Description
Hello.
I've noticed in the recent version that, when trying to debug the following path:
├── my_package
│ ├── __init__.py
│ └── io.py
the breakpoints inside io won't work, and vscode won't even go into the file (in debug mode).
how to reproduce:
create a folder named "my_package" (just like it's in the tree shown earlier)
also add init.py (so we can import it)
inside io.py we can write some really simple code:
def custom_function():
x=1
return "hello"
now at the same dir as "my_package"
create a file (to import the package) run.py with the following:
from my_package.io import custom_function
custom_function()
add a breakpoint at custom_function run the debugger (F5 if using defaults), the expected course is that if we press F11 (go into) it will jump to io.py file at x=1. Here it just entirely skips the io.py file.
its easy to check what we expected by just changing the name of "io.py" to anything (by default vscode will rename the python imports at our run.py, if not, just rename from my_package.io -> my_package.renamed)
rerun in debug mode (F5)
with this, we can find the "custom_function" in debugger mode.
i've tested this both in linux (mint) and windows (win12), both had the latest version for vscode.

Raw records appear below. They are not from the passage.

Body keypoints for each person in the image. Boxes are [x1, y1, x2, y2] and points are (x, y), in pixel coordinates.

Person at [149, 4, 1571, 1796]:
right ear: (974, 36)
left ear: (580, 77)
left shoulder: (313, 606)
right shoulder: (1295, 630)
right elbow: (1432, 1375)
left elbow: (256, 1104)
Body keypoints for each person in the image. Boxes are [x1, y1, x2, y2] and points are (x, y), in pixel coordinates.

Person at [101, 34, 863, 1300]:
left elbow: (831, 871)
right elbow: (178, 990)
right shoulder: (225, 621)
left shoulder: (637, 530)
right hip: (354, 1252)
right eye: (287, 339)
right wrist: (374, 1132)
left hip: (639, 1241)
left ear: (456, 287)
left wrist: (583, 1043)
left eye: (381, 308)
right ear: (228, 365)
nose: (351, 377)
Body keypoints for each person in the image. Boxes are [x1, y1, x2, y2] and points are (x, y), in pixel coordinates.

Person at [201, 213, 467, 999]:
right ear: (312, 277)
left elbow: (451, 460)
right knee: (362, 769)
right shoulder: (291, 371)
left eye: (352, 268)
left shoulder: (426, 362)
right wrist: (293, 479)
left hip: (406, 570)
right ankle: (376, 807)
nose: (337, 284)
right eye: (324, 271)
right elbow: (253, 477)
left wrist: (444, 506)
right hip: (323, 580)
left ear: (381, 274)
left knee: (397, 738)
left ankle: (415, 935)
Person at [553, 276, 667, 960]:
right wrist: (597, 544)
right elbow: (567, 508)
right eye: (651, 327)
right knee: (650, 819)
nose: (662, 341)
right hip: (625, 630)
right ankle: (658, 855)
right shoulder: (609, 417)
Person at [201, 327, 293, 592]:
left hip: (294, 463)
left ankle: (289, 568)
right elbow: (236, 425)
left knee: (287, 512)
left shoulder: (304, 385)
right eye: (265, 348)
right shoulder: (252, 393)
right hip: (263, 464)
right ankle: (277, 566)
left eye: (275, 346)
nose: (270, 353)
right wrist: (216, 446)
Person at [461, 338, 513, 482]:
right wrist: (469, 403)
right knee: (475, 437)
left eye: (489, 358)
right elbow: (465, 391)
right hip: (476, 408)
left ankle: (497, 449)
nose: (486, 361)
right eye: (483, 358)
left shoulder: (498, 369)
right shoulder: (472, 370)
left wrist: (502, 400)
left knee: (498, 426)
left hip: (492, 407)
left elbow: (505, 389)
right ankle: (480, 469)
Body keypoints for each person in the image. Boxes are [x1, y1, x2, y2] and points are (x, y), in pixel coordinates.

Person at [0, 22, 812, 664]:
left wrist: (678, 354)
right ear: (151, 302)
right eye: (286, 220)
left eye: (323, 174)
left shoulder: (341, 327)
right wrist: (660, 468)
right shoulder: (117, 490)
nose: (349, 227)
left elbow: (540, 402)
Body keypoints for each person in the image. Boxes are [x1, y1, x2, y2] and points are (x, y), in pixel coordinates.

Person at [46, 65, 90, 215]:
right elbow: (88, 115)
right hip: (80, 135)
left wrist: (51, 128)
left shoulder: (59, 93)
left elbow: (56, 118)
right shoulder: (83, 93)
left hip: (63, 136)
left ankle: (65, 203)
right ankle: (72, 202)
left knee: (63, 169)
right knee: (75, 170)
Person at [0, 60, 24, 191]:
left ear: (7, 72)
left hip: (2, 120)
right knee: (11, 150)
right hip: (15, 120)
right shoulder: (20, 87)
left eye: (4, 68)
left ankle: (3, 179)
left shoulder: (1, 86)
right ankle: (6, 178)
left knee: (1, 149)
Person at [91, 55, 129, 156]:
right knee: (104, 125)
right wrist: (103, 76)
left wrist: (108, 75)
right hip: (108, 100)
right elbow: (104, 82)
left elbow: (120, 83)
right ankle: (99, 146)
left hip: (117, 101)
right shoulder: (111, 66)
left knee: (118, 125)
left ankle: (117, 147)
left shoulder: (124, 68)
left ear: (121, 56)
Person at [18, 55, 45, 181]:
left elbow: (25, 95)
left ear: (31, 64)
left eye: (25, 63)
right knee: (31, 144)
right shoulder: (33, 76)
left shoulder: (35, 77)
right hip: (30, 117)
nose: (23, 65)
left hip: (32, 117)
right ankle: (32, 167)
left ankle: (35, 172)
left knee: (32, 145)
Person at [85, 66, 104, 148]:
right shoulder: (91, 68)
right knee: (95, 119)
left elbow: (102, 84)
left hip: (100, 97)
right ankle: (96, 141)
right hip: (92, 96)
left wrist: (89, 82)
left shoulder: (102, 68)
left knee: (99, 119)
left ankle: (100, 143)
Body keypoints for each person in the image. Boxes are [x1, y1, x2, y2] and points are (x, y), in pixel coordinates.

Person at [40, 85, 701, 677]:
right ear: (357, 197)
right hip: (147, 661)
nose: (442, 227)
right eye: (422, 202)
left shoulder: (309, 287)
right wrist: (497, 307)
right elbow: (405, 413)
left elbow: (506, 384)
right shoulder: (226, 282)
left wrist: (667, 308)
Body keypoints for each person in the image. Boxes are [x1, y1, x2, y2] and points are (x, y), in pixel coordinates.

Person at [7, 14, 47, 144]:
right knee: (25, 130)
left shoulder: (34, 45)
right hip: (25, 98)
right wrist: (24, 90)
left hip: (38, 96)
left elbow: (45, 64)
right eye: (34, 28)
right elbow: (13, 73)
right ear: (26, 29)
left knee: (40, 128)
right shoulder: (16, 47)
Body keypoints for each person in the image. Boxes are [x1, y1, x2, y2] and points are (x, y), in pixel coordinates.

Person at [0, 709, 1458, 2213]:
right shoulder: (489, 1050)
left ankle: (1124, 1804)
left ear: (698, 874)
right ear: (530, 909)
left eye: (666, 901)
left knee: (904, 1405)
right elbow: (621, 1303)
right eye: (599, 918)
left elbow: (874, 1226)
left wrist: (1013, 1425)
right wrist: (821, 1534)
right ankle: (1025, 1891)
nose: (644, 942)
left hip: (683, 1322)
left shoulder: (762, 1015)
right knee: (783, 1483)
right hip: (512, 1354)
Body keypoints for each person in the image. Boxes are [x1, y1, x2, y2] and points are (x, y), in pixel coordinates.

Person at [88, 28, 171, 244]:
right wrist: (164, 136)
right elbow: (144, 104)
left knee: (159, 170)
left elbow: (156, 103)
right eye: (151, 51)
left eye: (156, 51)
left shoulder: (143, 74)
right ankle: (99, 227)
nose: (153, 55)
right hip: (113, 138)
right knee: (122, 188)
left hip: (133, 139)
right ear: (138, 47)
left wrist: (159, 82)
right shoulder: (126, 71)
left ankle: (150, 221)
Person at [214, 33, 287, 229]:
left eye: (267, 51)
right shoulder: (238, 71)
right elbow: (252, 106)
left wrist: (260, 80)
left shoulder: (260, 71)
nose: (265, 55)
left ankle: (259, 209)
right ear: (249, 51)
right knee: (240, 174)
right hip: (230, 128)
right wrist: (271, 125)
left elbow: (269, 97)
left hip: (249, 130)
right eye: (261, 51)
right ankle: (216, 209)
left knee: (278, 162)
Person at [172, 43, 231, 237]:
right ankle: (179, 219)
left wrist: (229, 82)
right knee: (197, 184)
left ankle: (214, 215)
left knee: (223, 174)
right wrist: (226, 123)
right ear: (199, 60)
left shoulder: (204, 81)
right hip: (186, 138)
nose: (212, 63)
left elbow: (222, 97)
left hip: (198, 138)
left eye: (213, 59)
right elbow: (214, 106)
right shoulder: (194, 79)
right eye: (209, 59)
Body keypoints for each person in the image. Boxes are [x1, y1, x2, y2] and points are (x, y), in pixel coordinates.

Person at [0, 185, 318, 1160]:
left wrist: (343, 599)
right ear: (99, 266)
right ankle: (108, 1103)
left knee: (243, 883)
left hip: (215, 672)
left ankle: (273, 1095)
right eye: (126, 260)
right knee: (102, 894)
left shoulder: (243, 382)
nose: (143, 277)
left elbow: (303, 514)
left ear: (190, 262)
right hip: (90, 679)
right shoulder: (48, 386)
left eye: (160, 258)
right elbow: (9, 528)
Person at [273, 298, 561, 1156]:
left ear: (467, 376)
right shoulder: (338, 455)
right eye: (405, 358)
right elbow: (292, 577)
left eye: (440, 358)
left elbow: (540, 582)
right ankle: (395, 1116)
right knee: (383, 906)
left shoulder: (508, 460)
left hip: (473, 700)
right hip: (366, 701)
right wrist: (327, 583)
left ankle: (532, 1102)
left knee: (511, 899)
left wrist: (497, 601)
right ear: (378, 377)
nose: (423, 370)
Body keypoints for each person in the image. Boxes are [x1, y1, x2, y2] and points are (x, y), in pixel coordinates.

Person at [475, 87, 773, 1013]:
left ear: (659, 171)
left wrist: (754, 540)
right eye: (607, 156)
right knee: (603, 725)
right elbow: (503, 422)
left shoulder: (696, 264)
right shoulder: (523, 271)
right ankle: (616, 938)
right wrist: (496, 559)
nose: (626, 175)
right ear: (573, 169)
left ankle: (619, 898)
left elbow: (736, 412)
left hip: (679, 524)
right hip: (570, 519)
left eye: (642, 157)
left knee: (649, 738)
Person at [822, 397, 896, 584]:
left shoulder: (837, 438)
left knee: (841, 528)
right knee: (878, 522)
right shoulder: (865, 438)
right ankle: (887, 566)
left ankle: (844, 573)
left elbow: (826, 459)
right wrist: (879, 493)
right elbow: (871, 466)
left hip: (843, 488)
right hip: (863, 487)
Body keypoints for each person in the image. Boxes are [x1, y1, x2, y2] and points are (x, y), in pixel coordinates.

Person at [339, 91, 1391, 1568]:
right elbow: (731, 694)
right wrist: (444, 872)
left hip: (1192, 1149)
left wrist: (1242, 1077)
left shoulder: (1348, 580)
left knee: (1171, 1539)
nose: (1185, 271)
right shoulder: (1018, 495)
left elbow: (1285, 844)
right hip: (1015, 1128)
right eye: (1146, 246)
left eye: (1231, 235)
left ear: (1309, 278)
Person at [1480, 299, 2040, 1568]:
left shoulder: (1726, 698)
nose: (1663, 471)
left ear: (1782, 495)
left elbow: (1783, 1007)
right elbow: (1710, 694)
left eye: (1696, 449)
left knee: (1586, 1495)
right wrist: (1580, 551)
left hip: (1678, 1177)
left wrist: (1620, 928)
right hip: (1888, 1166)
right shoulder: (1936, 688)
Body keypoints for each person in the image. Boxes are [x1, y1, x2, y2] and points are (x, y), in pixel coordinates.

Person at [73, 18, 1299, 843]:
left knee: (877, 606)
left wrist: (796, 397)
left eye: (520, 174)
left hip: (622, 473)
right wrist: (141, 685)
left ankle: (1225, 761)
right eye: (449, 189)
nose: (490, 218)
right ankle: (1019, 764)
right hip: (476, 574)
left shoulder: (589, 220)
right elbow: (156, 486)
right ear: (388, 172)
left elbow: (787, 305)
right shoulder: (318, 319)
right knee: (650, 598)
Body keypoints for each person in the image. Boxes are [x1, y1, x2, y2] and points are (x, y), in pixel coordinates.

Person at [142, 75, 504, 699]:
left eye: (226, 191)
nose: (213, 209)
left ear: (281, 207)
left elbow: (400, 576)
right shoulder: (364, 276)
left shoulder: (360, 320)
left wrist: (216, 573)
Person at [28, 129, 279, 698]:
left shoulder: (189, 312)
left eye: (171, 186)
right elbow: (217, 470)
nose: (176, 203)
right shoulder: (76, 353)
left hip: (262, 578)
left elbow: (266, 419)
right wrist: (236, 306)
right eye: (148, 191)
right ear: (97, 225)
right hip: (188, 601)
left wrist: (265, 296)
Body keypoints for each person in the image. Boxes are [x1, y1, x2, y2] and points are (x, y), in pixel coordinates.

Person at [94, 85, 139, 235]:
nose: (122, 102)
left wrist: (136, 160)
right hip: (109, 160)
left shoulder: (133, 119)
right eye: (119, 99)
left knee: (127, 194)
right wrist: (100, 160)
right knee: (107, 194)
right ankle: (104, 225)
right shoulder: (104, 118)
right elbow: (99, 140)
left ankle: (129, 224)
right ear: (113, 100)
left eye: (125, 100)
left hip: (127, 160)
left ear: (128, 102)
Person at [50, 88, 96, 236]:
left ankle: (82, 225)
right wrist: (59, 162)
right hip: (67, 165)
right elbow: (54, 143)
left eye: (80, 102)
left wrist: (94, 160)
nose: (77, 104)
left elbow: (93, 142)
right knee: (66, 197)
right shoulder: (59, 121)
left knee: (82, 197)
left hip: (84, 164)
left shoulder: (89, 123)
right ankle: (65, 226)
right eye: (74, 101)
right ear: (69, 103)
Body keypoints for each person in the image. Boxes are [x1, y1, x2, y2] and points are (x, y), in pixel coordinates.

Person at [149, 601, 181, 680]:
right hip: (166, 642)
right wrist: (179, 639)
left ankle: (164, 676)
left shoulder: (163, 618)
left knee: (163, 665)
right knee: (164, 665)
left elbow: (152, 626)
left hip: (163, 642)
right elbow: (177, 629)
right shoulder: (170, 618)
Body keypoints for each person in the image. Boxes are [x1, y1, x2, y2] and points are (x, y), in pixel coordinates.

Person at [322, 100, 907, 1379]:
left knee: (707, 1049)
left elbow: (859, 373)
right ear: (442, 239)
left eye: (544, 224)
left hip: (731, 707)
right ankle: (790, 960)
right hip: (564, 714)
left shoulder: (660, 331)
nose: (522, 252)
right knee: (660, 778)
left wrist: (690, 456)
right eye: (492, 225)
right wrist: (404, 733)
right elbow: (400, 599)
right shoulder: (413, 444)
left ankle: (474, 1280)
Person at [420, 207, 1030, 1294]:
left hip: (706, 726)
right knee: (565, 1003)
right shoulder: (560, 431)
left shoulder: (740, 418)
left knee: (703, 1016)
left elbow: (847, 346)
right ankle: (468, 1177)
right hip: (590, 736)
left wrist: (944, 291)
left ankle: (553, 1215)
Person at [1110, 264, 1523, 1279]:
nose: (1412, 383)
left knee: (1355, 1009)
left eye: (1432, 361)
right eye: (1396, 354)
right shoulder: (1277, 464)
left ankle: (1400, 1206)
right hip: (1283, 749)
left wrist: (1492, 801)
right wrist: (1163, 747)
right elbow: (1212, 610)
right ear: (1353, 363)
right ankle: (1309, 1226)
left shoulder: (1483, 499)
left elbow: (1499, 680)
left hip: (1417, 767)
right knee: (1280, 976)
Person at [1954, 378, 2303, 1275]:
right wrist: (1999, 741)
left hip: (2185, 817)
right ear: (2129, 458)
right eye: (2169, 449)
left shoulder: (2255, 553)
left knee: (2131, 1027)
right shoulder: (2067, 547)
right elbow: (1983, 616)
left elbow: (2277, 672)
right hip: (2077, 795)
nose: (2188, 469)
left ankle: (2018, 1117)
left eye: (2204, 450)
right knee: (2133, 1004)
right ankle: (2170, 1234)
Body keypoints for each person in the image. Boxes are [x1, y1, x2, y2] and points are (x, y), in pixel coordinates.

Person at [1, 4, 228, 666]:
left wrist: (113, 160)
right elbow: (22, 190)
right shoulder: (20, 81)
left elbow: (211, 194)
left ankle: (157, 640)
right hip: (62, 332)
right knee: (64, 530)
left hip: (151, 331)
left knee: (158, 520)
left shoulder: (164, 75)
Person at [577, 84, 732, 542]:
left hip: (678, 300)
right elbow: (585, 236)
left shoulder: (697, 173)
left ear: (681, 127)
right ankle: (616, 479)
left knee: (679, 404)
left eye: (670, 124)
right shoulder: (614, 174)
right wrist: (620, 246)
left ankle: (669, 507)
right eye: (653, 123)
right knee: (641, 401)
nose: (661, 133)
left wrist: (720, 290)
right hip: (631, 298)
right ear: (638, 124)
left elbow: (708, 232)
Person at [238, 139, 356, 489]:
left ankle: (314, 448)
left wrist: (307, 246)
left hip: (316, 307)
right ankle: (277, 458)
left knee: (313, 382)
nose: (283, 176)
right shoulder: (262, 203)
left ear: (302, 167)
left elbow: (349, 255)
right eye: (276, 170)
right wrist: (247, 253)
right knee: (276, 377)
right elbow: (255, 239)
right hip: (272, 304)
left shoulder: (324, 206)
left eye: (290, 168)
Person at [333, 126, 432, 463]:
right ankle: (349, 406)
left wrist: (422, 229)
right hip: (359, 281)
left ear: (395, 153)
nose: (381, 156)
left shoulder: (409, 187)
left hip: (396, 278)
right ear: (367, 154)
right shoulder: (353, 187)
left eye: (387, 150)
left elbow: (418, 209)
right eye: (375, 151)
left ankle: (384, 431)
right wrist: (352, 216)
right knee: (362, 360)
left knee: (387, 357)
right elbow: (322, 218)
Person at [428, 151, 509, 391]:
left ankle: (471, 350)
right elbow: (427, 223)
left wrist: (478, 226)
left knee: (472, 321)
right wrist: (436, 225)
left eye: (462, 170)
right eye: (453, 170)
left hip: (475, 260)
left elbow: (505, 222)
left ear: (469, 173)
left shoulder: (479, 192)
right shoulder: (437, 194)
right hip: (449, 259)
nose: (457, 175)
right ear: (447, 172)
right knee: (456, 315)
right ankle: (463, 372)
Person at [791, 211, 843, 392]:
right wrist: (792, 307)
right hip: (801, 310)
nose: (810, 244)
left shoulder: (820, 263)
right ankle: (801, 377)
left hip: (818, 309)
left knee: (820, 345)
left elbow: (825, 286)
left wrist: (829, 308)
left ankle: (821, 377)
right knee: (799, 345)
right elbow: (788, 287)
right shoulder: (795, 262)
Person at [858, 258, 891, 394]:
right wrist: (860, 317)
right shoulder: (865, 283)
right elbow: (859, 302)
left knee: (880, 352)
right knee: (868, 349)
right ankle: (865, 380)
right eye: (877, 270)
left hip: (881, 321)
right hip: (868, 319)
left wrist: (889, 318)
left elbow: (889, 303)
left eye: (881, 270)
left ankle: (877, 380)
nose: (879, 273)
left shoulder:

If it's necessary to add more description for this problem is necessary, please let me know.
Activity
lscheilling commentedon May 24, 2025
I've got the same issue with my project too, downgrading debugpy to
2024.10.0
seems to work for now, somewhat similar to microsoft/vscode-python-debugger#617rchiodo commentedon May 27, 2025
I believe it's failing because the module is considered a sys module and it thinks it's not your code. Not sure though why justMyCode wouldn't work then but the workaround is to rename the module to something other than 'io.py'.